- Born: William Louis Champion October 16, 1921 Norfolk, Virginia, U.S.
- Died: May 20, 1991 (aged 69)

NASCAR Cup Series career
- 289 races run over 18 years
- Best finish: 7th (1971)
- First race: 1951 Wilson 200 (Wilson)
- Last race: 1976 Gwyn Staley 400 (North Wilkesboro)
| Wins | Top tens | Poles |
| 0 | 43 | 0 |

= Bill Champion (racing driver) =

American NASCAR driver (1921–1991)

William Louis “Bill” Champion (October 16, 1921 – May 20, 1991) was an American stock car racing driver who competed in the NASCAR Winston Cup Series from 1951 to 1976.

Champion was the uncle of Ricky Rudd; a retired NASCAR Cup Series driver. When he was not racing on the NASCAR circuit, Champion had a shop in Newport News, Virginia. Bill's most iconic ride of his NASCAR career was driving the 1969 Ford Torino.

==Career==
Champion managed to drive 55262.2 mi in his professional stock car racing career; starting and finishing an average of 20th place. At the end of his career, Champion's total earnings was $234,268 ($ when adjusted for inflation). Champion's experience in NASCAR added up to 57,214 laps of professional stock car racing experience. In addition to his 43 finishes in the "top-ten," Champion has also accumulated four finishes in the "top-five" and never failed to qualify for a race.

During the 1955 Southern 500, Champion managed to avoid Don Duckworth by swerving past his vehicle in a rapid manner. However, Arden Mounts did not get to see the stalled vehicle in time and prepared himself for a hard collision into Duckworth's vehicle.
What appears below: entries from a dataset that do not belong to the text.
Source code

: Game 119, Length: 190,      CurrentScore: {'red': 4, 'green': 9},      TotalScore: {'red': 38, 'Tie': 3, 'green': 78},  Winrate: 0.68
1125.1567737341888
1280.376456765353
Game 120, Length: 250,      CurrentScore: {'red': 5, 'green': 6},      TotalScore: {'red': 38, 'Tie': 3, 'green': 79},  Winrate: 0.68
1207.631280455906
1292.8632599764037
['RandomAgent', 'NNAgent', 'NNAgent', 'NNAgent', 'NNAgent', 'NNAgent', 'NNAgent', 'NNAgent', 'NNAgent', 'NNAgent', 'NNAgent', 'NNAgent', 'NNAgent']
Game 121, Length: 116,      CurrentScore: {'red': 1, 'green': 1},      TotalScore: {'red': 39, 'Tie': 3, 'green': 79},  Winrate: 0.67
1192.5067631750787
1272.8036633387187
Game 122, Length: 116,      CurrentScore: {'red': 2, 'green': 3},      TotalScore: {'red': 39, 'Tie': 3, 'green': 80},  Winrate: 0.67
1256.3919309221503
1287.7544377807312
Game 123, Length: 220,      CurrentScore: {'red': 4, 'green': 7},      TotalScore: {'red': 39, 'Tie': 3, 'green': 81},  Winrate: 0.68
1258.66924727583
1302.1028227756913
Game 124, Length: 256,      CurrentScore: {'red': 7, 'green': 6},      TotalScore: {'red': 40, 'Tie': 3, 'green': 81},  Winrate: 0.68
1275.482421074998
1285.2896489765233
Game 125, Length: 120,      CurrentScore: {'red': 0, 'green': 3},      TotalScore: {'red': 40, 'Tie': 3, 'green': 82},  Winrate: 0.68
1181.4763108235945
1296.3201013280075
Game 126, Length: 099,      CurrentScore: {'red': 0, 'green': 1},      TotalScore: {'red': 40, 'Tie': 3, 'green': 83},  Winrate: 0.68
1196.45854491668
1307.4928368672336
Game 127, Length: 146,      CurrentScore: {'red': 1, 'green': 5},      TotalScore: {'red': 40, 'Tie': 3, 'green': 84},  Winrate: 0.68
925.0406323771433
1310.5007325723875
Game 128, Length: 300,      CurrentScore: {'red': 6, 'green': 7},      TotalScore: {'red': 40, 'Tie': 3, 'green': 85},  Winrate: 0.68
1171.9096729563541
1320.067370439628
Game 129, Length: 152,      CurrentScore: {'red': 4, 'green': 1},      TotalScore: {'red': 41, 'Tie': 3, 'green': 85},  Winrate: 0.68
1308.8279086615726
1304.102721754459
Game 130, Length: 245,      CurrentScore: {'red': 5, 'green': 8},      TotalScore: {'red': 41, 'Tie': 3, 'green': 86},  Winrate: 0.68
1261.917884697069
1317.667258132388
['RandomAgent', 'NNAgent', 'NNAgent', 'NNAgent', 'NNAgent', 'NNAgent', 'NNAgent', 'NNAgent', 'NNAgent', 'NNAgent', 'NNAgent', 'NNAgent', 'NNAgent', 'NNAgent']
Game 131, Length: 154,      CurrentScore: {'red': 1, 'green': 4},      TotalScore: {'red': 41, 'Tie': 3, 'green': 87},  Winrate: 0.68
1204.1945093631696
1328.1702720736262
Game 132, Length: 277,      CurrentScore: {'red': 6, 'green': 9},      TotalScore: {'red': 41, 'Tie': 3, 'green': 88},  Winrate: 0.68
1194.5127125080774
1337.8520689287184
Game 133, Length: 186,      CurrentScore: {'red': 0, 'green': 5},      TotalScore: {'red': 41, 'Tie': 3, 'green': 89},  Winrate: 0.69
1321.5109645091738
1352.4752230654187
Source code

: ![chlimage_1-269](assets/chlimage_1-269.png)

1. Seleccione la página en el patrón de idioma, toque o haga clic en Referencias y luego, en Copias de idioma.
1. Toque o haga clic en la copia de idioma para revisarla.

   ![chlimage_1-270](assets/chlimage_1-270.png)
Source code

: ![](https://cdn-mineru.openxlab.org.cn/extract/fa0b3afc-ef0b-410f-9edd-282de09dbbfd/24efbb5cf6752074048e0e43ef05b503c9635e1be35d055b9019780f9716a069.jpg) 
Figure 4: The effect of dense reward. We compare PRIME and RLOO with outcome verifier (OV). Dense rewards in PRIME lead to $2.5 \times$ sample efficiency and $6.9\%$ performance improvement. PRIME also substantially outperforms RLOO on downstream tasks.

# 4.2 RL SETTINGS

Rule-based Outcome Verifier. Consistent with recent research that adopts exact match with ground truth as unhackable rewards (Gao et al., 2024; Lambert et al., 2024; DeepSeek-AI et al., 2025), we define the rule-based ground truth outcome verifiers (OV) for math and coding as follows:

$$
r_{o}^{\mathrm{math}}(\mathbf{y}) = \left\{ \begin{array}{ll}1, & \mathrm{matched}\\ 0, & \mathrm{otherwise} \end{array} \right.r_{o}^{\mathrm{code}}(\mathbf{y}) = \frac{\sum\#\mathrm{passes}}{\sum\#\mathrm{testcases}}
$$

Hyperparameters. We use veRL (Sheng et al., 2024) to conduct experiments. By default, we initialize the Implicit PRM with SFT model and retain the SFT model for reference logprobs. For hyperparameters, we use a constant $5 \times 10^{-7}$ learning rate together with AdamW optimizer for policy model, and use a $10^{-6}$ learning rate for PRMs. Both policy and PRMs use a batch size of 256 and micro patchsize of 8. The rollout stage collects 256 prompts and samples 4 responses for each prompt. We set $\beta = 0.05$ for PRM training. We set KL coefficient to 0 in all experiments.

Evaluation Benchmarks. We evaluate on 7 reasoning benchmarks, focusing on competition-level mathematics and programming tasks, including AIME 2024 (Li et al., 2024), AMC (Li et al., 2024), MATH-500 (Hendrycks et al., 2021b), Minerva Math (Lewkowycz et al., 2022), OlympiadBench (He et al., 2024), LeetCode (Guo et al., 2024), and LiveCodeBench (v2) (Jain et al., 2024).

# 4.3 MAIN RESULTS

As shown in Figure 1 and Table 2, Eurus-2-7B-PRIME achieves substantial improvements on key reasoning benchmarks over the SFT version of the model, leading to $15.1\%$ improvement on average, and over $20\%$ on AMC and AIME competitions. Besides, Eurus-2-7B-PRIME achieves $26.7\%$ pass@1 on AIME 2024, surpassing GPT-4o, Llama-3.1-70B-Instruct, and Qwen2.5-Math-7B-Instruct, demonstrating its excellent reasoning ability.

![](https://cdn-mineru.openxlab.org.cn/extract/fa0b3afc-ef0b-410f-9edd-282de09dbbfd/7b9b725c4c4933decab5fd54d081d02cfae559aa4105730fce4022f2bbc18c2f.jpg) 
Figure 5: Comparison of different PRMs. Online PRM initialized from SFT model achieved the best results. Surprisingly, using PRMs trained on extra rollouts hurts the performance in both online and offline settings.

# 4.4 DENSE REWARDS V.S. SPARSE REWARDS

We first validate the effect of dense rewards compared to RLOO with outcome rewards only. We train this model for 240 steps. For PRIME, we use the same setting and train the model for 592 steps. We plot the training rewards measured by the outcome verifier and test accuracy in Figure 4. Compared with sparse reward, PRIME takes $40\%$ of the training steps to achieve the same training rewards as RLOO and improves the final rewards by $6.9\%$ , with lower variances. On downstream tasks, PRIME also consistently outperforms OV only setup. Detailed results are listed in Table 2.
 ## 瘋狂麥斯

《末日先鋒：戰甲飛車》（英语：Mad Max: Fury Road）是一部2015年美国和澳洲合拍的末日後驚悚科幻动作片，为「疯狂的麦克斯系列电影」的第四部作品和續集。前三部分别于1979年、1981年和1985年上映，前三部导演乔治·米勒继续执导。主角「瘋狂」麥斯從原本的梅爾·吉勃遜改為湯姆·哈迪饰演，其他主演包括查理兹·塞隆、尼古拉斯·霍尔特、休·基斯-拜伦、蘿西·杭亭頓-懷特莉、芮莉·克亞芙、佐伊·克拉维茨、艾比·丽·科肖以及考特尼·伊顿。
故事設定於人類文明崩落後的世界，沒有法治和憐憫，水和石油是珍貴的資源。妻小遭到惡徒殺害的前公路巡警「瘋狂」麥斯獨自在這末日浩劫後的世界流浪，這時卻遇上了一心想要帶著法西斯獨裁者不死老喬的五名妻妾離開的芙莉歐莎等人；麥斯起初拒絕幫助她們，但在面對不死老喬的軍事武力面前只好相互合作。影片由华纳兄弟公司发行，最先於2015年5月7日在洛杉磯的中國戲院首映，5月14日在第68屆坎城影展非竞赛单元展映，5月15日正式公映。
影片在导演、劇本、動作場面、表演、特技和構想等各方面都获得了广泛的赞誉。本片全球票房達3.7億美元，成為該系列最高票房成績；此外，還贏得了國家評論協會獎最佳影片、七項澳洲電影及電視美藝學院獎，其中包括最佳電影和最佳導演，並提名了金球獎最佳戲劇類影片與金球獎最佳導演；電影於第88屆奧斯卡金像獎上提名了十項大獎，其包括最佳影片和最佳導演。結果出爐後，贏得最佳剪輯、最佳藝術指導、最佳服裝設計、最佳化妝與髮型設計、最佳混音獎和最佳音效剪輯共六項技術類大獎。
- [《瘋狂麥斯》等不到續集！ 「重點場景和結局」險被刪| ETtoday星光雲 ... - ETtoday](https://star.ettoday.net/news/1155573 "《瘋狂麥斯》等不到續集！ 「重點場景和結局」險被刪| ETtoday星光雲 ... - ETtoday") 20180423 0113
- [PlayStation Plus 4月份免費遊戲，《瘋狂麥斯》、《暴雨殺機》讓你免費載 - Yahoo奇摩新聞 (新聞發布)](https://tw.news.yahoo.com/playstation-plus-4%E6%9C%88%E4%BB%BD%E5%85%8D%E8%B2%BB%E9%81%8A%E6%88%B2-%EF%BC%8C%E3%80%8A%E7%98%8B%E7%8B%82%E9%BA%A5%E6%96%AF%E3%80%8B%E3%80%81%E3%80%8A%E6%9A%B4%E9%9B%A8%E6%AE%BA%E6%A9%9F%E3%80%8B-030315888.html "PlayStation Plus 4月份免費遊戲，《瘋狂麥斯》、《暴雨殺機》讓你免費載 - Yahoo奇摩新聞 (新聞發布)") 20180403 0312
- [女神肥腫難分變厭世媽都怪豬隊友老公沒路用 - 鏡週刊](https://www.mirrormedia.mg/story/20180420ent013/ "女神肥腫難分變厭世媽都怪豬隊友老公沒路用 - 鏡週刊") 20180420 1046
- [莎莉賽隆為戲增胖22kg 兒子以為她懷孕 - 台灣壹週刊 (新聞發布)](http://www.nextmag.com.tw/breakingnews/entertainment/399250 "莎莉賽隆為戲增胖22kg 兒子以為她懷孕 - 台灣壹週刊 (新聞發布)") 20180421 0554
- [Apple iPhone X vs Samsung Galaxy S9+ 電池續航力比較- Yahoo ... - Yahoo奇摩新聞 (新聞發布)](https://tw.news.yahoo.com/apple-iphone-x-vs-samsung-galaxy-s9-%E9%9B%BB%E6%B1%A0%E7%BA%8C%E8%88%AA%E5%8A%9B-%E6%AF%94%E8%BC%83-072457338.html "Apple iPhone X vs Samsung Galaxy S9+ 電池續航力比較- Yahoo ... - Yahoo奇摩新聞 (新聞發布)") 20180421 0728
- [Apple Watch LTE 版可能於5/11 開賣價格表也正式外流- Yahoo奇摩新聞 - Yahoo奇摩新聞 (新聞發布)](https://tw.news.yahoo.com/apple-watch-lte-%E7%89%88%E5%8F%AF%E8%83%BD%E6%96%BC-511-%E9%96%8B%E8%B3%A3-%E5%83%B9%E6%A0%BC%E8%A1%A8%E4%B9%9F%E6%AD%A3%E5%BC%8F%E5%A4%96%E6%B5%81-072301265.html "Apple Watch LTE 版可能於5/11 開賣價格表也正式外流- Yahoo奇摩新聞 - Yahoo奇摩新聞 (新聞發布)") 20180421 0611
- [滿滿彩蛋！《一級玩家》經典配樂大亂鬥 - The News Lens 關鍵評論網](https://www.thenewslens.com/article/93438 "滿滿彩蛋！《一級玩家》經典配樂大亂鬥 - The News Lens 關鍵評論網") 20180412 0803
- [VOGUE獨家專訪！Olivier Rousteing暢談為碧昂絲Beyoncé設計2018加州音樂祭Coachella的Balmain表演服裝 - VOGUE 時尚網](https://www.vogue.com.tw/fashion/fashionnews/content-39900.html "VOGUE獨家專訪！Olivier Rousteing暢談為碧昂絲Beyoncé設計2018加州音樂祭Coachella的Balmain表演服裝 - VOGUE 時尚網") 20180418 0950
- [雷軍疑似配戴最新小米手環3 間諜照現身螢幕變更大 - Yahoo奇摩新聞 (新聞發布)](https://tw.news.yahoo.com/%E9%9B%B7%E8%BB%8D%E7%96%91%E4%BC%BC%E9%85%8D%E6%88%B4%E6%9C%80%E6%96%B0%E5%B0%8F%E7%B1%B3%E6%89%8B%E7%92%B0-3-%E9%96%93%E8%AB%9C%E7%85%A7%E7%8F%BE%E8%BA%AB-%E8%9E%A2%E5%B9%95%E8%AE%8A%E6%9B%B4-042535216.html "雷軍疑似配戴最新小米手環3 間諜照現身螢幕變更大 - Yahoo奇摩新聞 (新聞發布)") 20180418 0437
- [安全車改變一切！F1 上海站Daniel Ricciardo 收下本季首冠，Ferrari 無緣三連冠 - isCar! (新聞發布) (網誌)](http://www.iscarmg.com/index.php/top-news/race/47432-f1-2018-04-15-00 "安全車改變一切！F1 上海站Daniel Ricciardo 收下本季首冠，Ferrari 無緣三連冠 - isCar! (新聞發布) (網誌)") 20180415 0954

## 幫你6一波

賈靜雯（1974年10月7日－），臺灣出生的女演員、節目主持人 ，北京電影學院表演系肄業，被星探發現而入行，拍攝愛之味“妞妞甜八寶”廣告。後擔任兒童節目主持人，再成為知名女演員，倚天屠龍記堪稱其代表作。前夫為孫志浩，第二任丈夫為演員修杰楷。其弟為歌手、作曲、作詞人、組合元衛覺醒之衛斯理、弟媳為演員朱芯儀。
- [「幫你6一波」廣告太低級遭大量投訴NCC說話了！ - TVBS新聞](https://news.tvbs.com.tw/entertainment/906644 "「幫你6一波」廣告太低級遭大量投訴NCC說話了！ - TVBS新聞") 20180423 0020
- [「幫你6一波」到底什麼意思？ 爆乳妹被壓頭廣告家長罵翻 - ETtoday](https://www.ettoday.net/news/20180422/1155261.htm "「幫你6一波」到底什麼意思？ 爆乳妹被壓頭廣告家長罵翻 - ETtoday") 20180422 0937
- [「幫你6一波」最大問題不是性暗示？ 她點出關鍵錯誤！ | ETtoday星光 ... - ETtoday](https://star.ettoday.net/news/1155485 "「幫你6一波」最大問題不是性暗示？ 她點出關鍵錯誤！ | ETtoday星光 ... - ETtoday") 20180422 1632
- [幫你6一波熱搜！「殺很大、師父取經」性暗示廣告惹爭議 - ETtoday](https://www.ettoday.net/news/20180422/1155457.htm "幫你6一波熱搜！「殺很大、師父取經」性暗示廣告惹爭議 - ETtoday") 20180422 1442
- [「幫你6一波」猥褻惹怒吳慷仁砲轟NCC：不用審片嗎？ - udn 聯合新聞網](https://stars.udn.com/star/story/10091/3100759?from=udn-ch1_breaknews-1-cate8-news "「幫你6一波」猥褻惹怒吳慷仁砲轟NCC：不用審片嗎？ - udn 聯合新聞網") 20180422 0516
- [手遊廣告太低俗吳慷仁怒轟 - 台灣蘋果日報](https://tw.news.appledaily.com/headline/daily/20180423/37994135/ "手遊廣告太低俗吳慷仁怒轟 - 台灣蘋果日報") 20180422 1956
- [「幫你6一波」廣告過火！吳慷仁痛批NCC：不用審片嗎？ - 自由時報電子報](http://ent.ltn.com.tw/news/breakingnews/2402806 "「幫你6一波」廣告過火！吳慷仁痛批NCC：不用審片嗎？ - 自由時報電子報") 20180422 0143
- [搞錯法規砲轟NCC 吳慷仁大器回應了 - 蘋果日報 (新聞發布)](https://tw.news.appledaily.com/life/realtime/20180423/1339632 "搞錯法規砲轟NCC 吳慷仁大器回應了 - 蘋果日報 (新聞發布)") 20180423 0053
One of Champion's best races was at the November running of the 1969 Georgia 500. Other spectacular finishes occurred at the 1971 Asheville 300, the 1971 Kingsport 300 and the 1971 Georgia 500. He performed the best on dirt tracks; finishing an average of 15th place. However, Champion was not a good performer on restrictor-plate tracks where he averaged a meager finish of 25th place.